How good is it at predicting seizures based on EEG scans in the lead-up to one? “If you have a perfect system that predicts everything, you get a score of 1,” Meisel says. “If you have a random system that flips a coin, you get a 0.5. We get a 0.8 now. This means we’re not at perfect prediction. But we’re much better than random.” (That sounds great, but this approach is more theoretical than practical for now. These patients were monitored by intercranial EEG, an invasive procedure.)
Meisel is a neurological theorist, drafting models for how epileptic seizures grow from small pockets of neural activity to total debilitating storms. He says machine learning is becoming a useful tool to help him refine the theory. He can include his theory in the machine learning model and see if that makes the system more predictive or less predictive. “If it works, then my theory is right,” he says.
For machine learning to really make a difference, neuroscience will need to become a big data science
Machine learning won’t solve all the big problems in neuroscience. It may be limited by the quality of data coming in from fMRI and other brain scanning techniques. (Recall that fMRI paints a fuzzy picture of the brain, at best.) “If we had an infinite amount of imaging data, you would not get perfect prediction because those imaging procedures are very imperfect,” Gael Varoquaux, a computational scientist who has developed machine learning toolkits for neuroscientists, says.

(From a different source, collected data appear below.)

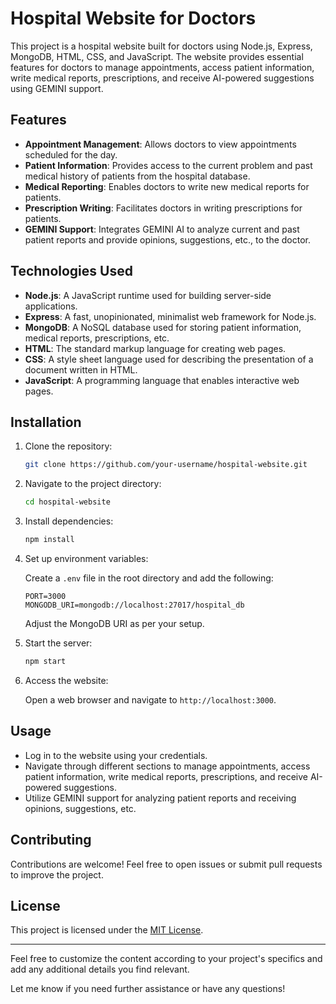 

# Hospital Website for Doctors

This project is a hospital website built for doctors using Node.js, Express, MongoDB, HTML, CSS, and JavaScript. The website provides essential features for doctors to manage appointments, access patient information, write medical reports, prescriptions, and receive AI-powered suggestions using GEMINI support.

## Features

- **Appointment Management**: Allows doctors to view appointments scheduled for the day.
- **Patient Information**: Provides access to the current problem and past medical history of patients from the hospital database.
- **Medical Reporting**: Enables doctors to write new medical reports for patients.
- **Prescription Writing**: Facilitates doctors in writing prescriptions for patients.
- **GEMINI Support**: Integrates GEMINI AI to analyze current and past patient reports and provide opinions, suggestions, etc., to the doctor.

## Technologies Used

- **Node.js**: A JavaScript runtime used for building server-side applications.
- **Express**: A fast, unopinionated, minimalist web framework for Node.js.
- **MongoDB**: A NoSQL database used for storing patient information, medical reports, prescriptions, etc.
- **HTML**: The standard markup language for creating web pages.
- **CSS**: A style sheet language used for describing the presentation of a document written in HTML.
- **JavaScript**: A programming language that enables interactive web pages.

## Installation

1. Clone the repository:

   ```bash
   git clone https://github.com/your-username/hospital-website.git
   ```

2. Navigate to the project directory:

   ```bash
   cd hospital-website
   ```

3. Install dependencies:

   ```bash
   npm install
   ```

4. Set up environment variables:

   Create a `.env` file in the root directory and add the following:

   ```
   PORT=3000
   MONGODB_URI=mongodb://localhost:27017/hospital_db
   ```

   Adjust the MongoDB URI as per your setup.

5. Start the server:

   ```bash
   npm start
   ```

6. Access the website:

   Open a web browser and navigate to `http://localhost:3000`.

## Usage

- Log in to the website using your credentials.
- Navigate through different sections to manage appointments, access patient information, write medical reports, prescriptions, and receive AI-powered suggestions.
- Utilize GEMINI support for analyzing patient reports and receiving opinions, suggestions, etc.

## Contributing

Contributions are welcome! Feel free to open issues or submit pull requests to improve the project.

## License

This project is licensed under the [MIT License](LICENSE).

---

Feel free to customize the content according to your project's specifics and add any additional details you find relevant.

Let me know if you need further assistance or have any questions!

But at the very least, the neuroscientists I spoke to were excited about machine learning because it makes for cleaner science. Machine learning combats a problem called “multiple comparison problem,” wherein researchers essentially go fishing for a statistically significant result in their data (with enough brain scans, some region is bound to “light up” somewhere). With machine learning, either your prediction about brain behavior is correct or it’s not. “Prediction,” Varoquaux says, “is something you can control.”
A big data approach also means neuroscientists may be able to start studying behavior outside the confines of the lab. “All of our traditional models of how brain activity works are based on these very artificial experimental settings,” Ghuman says. “We’re not entirely clear that it works the same way when you get to the real-world setting.” If you have enough data on brain activity (perhaps from a wearable EEG monitor) and behavior, machine learning could start to find the patterns that connect the two without the need for contrived experiments.
And there’s one last possibility for the use of machine learning in neuroscience, and it sounds like science fiction: We can use machine learning on the brain to build better machine learning programs. The biggest advance in machine learning in the past 10 years is an idea called “convolutional neural networks.” This is what Google uses to recognize objects in photos. These neural nets are based on theories in neuroscience. So as machine learning gets better at understanding the brain, it may pick up new tricks and grow smarter. Those improved machine learning programs can then be turned back on the brain, and we can learn even more about neuroscience.
(Researchers can also pull insights from machine learning programs trained to reproduce a human behavior like vision. Perhaps in learning the behavior, the program will reproduce the way the brain actually does it.)
“I don’t want people to think we’re suddenly going to get brain-reading devices; that’s not true,” Varoquaux says. “The promises are to get richer computational models to better understand the brain. I think we’re going to get there.”